▶ To do
Below are some entries. Copy each line that holds the string "lines".

▶ Data for the task
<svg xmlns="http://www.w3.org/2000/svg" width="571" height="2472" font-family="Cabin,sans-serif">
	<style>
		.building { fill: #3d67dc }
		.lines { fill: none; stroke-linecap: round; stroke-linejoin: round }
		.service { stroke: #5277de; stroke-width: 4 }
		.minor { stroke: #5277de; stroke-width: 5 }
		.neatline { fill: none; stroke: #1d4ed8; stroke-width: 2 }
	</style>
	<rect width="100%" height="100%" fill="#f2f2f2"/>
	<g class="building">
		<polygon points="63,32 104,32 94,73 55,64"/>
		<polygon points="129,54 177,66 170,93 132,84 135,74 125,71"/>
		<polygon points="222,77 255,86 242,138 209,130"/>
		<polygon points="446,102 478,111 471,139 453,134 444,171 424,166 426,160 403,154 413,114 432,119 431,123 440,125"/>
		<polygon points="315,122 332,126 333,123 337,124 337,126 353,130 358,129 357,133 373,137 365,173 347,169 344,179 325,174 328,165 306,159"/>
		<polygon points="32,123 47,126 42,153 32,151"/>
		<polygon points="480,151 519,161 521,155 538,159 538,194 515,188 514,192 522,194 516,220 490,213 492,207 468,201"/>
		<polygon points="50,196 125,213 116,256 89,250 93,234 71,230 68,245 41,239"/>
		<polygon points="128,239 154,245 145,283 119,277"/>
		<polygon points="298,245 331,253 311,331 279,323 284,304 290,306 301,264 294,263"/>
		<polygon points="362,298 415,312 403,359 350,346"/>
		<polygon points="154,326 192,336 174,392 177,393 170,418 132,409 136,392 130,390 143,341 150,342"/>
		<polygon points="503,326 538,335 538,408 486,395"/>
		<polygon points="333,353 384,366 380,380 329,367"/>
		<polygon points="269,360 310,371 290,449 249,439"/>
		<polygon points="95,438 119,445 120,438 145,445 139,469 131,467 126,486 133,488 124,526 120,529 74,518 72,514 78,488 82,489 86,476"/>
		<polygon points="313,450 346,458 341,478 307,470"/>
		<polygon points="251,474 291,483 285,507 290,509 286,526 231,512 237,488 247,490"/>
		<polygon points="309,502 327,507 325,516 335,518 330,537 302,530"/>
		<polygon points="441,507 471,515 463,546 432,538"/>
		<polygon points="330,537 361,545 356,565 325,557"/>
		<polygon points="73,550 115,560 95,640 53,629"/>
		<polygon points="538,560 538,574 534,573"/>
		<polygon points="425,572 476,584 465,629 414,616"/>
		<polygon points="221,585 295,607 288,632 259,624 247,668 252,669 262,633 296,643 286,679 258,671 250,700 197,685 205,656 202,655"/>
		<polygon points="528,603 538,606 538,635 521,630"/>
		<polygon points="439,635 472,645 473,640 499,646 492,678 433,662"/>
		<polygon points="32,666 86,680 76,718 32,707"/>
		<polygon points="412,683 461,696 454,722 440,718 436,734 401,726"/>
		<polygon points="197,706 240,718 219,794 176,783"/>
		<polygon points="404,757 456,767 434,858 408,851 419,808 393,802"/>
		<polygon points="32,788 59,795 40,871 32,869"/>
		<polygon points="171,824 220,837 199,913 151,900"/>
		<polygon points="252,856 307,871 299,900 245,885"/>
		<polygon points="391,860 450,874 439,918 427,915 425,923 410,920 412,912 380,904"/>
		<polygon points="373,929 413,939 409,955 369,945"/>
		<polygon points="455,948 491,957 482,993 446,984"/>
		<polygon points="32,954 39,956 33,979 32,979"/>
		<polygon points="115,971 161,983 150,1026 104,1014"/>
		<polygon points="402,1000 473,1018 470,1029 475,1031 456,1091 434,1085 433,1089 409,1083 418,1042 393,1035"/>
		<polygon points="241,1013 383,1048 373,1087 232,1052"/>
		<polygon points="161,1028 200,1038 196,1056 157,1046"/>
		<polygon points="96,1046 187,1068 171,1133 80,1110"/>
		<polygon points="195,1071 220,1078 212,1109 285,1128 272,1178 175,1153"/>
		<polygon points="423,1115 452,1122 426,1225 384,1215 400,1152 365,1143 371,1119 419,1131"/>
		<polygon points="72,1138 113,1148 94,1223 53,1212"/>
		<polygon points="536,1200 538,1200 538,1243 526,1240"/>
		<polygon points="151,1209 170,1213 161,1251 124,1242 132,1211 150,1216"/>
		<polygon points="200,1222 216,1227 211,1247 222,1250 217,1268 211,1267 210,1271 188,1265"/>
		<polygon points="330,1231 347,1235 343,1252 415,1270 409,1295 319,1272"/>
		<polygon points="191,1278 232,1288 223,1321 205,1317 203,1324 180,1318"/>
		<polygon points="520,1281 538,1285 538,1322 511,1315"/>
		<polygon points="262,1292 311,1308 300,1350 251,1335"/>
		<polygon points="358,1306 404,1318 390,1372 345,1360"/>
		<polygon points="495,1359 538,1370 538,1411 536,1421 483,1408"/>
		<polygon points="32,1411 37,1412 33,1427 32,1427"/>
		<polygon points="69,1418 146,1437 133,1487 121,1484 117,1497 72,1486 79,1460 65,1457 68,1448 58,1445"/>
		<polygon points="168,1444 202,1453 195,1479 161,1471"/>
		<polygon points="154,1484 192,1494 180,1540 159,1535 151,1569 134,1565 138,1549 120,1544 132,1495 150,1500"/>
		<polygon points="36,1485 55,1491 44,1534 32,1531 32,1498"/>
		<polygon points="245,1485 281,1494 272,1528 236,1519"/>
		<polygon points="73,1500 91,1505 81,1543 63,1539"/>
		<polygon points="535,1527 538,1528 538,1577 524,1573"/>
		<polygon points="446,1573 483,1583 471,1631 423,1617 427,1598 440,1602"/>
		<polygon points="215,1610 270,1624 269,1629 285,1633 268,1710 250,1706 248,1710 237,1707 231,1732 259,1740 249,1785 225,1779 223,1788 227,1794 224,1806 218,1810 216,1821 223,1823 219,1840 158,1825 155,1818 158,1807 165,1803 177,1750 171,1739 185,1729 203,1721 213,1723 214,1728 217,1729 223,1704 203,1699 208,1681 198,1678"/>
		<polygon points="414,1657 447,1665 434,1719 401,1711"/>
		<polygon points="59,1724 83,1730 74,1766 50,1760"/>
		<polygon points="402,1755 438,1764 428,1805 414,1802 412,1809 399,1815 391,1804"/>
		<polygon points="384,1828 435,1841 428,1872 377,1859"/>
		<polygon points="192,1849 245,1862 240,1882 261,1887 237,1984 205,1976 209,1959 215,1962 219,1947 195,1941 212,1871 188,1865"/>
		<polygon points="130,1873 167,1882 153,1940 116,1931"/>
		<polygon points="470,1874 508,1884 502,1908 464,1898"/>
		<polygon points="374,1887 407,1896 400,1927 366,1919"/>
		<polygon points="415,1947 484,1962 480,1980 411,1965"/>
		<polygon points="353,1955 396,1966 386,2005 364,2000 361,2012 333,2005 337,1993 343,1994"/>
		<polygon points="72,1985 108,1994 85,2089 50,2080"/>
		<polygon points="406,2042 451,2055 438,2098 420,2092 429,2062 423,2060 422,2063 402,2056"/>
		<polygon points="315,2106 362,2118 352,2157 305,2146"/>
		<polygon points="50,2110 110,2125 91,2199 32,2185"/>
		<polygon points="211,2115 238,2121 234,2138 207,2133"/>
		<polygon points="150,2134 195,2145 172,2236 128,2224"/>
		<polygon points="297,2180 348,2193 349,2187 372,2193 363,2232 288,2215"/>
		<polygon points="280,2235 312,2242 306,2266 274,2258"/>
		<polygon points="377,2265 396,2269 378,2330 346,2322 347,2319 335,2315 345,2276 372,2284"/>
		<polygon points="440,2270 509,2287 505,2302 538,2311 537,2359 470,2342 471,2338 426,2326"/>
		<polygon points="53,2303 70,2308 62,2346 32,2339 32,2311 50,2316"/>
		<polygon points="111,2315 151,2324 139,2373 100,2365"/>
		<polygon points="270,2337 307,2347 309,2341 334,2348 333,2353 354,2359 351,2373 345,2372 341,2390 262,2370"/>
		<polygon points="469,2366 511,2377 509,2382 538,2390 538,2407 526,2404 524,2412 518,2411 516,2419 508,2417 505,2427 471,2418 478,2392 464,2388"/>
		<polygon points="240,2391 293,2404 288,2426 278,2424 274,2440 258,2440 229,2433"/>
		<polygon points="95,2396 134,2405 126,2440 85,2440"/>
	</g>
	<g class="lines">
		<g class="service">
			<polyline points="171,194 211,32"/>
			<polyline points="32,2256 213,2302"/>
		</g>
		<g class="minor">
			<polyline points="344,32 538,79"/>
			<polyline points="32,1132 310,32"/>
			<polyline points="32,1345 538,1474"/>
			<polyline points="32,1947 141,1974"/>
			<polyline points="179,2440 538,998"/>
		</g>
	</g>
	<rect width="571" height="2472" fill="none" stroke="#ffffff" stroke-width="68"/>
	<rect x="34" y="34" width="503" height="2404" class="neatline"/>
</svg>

▶ Finished exercise
		.lines { fill: none; stroke-linecap: round; stroke-linejoin: round }
	<g class="lines">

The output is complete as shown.